I am mainly hosting Jellyfin, Nextcloud, and Audiobookself. The files for these services are currently stored on a 2TB HDD and I don’t want to lose them in case of a drive failure. I bought two 12TB HDDs because 2TB got tight and I thought I could add redundancy to my system, to prevent data loss due to a drive failure. I thought I would go with a RAID 2 (or another form of RAID?), but everyone on the internet says that RAID is not a backup. I am not sure if I need a backup. I just want to avoid losing my files when the disk fails.
How should I proceed? Should I use RAID2, or rsync the files every, let’s say, week? I don’t want to have another machine, so I would hook up the rsync target drive to the same machine as the rsync host drive! Rsyncing the files seems to be very cumbersome (also when using a cron job).
Everyone repeat with me: RAID IS NOT BACKUP.
RAID is for maintaining availability and reducing downtime in the event of a drive failure.
Take a look at restic for backup.
Raid can protect you from a single drive failure in case you need an “always on” setup. Even then, if the drives are identical, they can fail within days from each other. If you don’t have monitoring, you’ll lose everything before you can react. I feel that’s not your use case.
You need backup. You can use something like rsync or even better borg backup. Keep the backup offline and backup often. You’ll be safer that way.
Thanks for the advice. Do you have suggestions how to setup/handle the backup? E.G. manually connecting the drive via USB and cloning the files via rsync/ borg, e.g. every week or every time a threshold of changes have been made? Or having a small extra machine with the backup hard drive and sending the files via the network?
I am also still a bit confused. I have 2x 12TB. Lets say I have 6TB files on my hosting drive. AFAICT can I have two backups/snapshots before the third backup needs to override the first backup. Or am missing something? Buying more drives for backup is not really doable, as drives do generally cost a buck and I cannot/ don’t really want to afford buying more drives.

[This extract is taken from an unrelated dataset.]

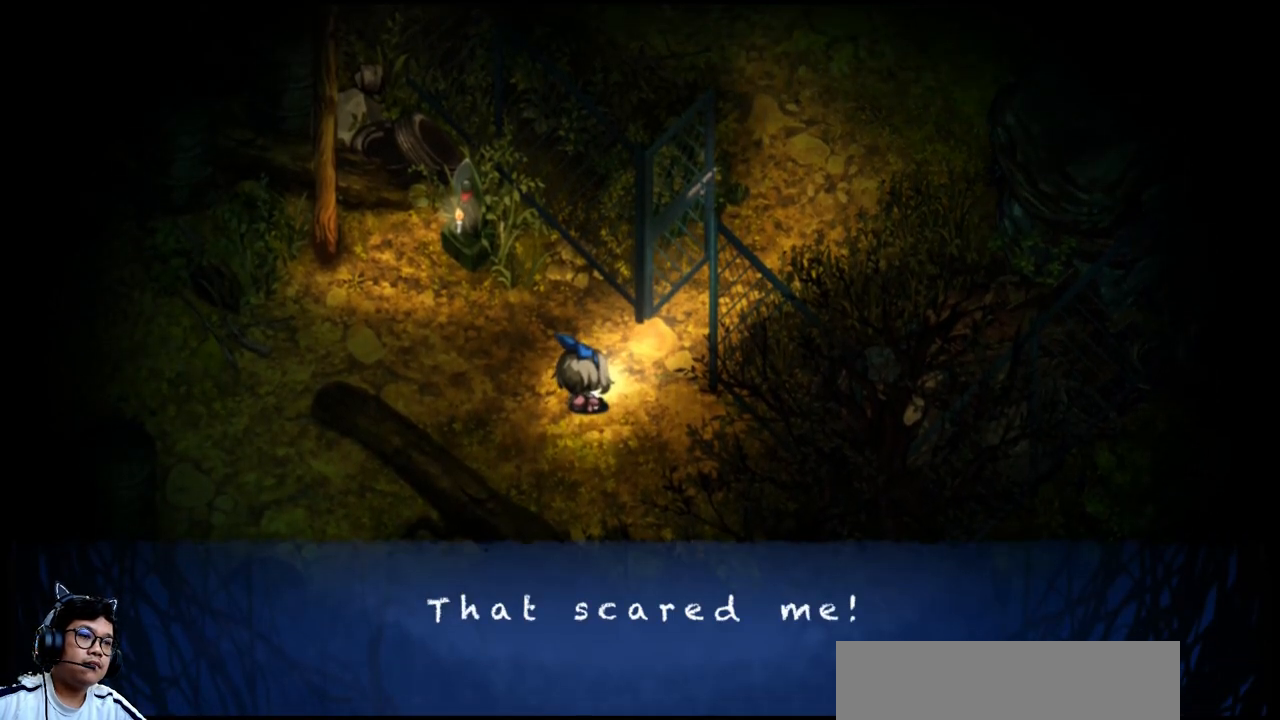
{"keys": [], "events": [[333, "z", "down"], [467, "z", "up"]]}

You can backup to an external USB drive (that’s what I do), or setup a small backup server (with RAID if you want).
If you use Borg it will do the right thing out of the box with minimal configuration - compression, deduplication, encryption, and incremental backups.
The first backup will be full and take longer, but subsequent backups will only target changes and will be quite fast.
Restoring is very straightforward, even if you only need a single file you deleted accidentally.
Thanks, I will look into that!
2 disks in the same machine is not a backup whether the data is copied between them using RAID or rsync or anything else.
Sounds like for this machine, just use the two disks in RAID1, or a ZFS mirror, or something. And figure out something else for backups. Probably a cloud solution.
Also, RAID2 requires a minimum of 3 disks, and is rarely used.
I’m not an expert but I’d mix a RAID with a backup. And the RAID could be a 10 or a 01, but better read about all the types and choose the one that better suits your need.
I think it would be best to just delete the files, so you can get used to losing them. Maybe set a cronjob to delete them regularly.
Ok so of course the best solution is both raid and offsite backups. After that the question is how much do you want to prioritize convenience vs not losing you data at all costs. For irreplaceable data that you care deeply about not losing make an offsite backup it’s not worth the risk, never rely on raid to keep your data safe it may not always work. For data that is replaceable and you don’t really want to lose temporary access to in the event of a drive failure then raid is fine it most likely won’t fail.
If you are making a backup please make it offsite if you can it just provides one massive extra layer of security that makes it much harder for any permanent data loss to occur. It doesn’t have to be in a NAS it can just be a hard drive by itself in a friend or relatives house, Whenever you come over and visit update the drive for any changes. One downside to this method is pretty obvious, in the event of your drive at home failing the data that you have backed up will be as old as the last time you backed it up, so if you are constantly creating new data that you can’t risk losing then this won’t work. And this goes without saying you should really have all of your data encrypted but especially your offsite backups I wouldn’t trust anyone with my data.
A good compromise and probably what I would do is use raid all your files and then use your 2tb hard drive to backup all of your really important data that you don’t want to lose. With this setup it’s possible to lose some data in the event that your raid setup doesn’t work for whatever reason or your house burns down but at least all of your important data is completely safe.